When he saw Adelaide and his mother their anxious looks made him furious. So! They knew how helpless he was; they were pitying him. Pitying him! Pitying him! He just tasted his coffee; with scowling brow he hastened to the stables for his saddle horse and rode away alone. “Wait a few minutes and I’ll come with you,” called Adelaide from the porch as he galloped by. He pretended not to hear. When clear of the town he “took it out” on his horse, using whip and spur until it gripped the bit and ran away. He fought savagely with it; at a turn in the road it slipped and fell, all but carrying him under. He was in such a frenzy that if he had had a pistol he would have shot it. The chemical action of his crisis precipitated in a black mass all the poison his nature had been absorbing in those selfish, supercilious years. So long as that poison was held in suspense it was imperceptible to himself as well as to others. But now, there it was, unmistakably a poison. At the sight his anger vanished. “I’m a beast!” he ejaculated, astonished. “And here I’ve been imagining I was a fairly decent sort of fellow. What the devil have I been up to, to make me like this?”

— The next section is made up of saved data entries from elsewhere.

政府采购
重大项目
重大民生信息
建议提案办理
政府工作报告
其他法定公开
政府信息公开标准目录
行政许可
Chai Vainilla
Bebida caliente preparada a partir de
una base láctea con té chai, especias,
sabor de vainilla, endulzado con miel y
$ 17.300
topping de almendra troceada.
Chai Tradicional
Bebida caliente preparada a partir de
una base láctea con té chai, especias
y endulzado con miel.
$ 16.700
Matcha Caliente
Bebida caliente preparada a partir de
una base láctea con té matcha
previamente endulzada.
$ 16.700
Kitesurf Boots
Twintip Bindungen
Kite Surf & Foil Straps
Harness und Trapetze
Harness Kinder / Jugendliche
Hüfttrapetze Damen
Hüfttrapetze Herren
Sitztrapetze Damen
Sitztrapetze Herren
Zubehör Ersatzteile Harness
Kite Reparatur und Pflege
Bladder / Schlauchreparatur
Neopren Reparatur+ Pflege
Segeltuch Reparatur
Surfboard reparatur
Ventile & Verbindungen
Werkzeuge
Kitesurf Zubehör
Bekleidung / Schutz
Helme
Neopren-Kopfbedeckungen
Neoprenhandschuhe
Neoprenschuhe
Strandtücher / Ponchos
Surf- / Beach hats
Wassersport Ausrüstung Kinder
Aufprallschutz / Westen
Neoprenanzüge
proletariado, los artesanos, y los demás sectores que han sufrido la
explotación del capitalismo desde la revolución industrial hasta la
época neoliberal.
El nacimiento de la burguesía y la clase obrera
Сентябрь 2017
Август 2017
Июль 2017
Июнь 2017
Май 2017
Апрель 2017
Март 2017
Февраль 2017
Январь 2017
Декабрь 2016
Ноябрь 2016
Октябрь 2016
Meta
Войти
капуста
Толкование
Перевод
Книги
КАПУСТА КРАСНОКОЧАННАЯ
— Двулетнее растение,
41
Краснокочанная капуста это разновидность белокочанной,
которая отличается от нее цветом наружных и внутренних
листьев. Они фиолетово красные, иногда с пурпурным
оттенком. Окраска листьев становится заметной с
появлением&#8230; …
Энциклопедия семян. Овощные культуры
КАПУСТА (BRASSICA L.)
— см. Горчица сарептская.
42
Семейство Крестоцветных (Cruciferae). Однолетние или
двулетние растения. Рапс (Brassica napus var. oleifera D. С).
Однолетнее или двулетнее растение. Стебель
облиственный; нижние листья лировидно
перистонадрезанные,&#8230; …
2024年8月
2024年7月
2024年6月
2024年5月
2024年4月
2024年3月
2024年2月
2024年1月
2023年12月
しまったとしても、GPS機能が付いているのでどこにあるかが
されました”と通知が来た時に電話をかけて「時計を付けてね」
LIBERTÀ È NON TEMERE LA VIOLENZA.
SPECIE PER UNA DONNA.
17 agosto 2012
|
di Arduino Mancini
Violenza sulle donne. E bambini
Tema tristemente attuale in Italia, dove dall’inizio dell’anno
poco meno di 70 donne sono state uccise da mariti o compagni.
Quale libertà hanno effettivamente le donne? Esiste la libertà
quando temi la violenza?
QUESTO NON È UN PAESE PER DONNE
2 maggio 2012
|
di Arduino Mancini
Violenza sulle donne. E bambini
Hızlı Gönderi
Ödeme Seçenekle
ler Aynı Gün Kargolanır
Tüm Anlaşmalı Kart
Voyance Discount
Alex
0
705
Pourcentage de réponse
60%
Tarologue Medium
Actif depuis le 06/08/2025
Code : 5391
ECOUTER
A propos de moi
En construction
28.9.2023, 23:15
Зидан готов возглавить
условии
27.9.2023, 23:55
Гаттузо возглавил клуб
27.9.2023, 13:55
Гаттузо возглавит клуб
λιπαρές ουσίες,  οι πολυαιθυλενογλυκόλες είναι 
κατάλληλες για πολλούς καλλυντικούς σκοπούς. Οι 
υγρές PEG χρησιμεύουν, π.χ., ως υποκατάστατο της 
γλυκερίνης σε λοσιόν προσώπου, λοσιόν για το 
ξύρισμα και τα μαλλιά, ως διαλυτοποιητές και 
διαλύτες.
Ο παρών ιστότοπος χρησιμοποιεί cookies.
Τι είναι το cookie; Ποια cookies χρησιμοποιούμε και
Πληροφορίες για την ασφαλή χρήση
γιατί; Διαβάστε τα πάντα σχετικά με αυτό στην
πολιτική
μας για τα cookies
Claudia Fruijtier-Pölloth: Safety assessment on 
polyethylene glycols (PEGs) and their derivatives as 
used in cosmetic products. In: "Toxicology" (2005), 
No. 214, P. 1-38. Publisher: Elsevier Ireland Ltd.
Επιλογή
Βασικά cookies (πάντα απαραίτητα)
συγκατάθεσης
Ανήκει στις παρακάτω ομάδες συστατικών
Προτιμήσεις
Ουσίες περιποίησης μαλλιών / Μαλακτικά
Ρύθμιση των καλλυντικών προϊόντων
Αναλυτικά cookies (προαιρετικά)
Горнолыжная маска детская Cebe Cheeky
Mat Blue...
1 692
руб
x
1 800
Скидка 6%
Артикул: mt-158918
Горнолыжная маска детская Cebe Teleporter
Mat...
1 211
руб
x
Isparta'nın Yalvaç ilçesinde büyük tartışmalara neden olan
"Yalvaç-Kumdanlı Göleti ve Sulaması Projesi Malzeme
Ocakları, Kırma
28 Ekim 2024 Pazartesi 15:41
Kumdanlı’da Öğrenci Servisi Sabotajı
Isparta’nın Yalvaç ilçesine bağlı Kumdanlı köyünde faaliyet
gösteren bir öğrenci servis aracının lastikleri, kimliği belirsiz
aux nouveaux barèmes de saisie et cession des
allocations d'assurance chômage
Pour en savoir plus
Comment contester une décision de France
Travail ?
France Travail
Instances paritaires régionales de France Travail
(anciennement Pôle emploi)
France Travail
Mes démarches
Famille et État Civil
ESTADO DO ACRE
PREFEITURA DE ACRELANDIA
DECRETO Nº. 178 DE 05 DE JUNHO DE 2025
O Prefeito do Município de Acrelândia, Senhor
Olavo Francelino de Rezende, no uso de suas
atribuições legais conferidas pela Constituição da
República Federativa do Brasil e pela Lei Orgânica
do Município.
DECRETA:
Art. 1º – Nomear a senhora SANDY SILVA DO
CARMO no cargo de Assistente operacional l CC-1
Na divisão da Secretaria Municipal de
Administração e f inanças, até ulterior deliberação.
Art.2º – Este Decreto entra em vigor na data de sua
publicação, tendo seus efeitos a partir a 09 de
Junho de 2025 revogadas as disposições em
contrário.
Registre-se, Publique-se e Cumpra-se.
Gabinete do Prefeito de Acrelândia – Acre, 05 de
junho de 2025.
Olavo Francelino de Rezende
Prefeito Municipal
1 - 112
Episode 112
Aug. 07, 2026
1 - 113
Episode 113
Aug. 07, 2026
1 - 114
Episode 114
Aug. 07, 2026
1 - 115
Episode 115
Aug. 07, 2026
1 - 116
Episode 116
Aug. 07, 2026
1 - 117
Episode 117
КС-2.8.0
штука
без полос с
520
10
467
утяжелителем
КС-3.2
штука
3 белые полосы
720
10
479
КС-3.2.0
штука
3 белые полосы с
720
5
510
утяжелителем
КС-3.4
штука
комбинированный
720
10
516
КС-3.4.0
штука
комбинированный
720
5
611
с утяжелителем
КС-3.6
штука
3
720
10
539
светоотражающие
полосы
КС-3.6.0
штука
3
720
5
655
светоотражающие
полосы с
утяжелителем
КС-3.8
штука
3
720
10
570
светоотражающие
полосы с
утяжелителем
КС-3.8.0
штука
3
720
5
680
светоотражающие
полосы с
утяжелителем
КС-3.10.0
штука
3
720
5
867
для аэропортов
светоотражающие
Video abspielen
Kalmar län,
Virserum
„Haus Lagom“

He walked along the road, leading his horse by the bridle slipped over his arm. He resumed his reverie of the earlier morning, and began a little less dimly to see his situation from the new viewpoint. “I deserve what I’m getting,” he said to himself. Then, at a twinge from the resentment that had gone too deep to be ejected in an instant, he added: “But that doesn’t excuse him.” His father was to blame for the whole ugly business—for his plight within and without. Still, fixing the blame was obviously unimportant beside the problem of the way out. And for that problem he, in saner mood, began to feel that the right solution was to do something and so become in his own person a somebody, instead of being mere son of a somebody. “I haven’t got this shock a minute too soon,” he reflected. “I must take myself in hand. I—”
“Why, it’s you, Arthur, isn’t it?” startled him.